Trecho para leitura -
Flexibilização, precarização, perda de direitos e ataques constantes a sindicatos são características não exclusivas do mercado de trabalho brasileiro, mas disseminadas pelo mundo - com suas peculiaridades. Análises dessas experiências em países diversos estão compiladas no livro "O trabalho em crise: flexibilidade e precariedades", lançado pela EdUFSCar.
A obra é organizada pelos docentes Marcia de Paula Leite, da Faculdade de Educação e do Instituto de Filosofia e Ciências Humanas (IFCH) da Universidade Estadual de Campinas (Unicamp); Magda Barros Biavaschi, também do IFCH e do Instituto de Economia da Unicamp; Carlos Salas, do Departamento de Economia da Universidad Autónoma Metropolitana (UAM), México; e Jacob Carlos Lima, do Departamento de Sociologia (DS) da UFSCar.
Ao longo de 275 páginas, o livro reúne resultados de pesquisas apresentadas em seminário internacional realizado no final de 2017, no âmbito do projeto temático intitulado "Contradições do trabalho no Brasil atual: formalização, terceirização, precariedade e regulação", apoiado pela Fundação de Amparo à Pesquisa do Estado de São Paulo (Fapesp).

Instruções do exercício -
• A. Por favor, transcreva do texto sobre o livro o trecho que começa com as palavras "Flexibilização, precarização, perda" e termina com "lançado pela EdUFSCar.".
• B. Diga se cada afirmação a seguir está de acordo com o texto sobre o livro. Responda sim ou não e cite literalmente as palavras do texto que decidem: (i) O livro foi lançado pela EdUFSCar. (ii) O livro tem 300 páginas. (iii) O seminário internacional ocorreu no início de 2017.

Trecho dos dados -

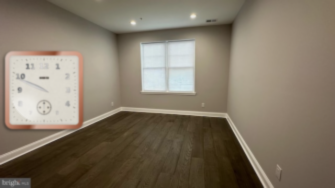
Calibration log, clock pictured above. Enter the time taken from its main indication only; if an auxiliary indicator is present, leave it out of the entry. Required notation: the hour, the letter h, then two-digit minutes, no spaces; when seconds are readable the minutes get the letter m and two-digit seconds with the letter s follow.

Soluções completas -
• A.
Flexibilização, precarização, perda de direitos e ataques constantes a sindicatos são características não exclusivas do mercado de trabalho brasileiro, mas disseminadas pelo mundo - com suas peculiaridades. Análises dessas experiências em países diversos estão compiladas no livro "O trabalho em crise: flexibilidade e precariedades", lançado pela EdUFSCar.

• B.
(i) Sim: "lançado pela EdUFSCar".
(ii) Não: "Ao longo de 275 páginas".
(iii) Não: "realizado no final de 2017".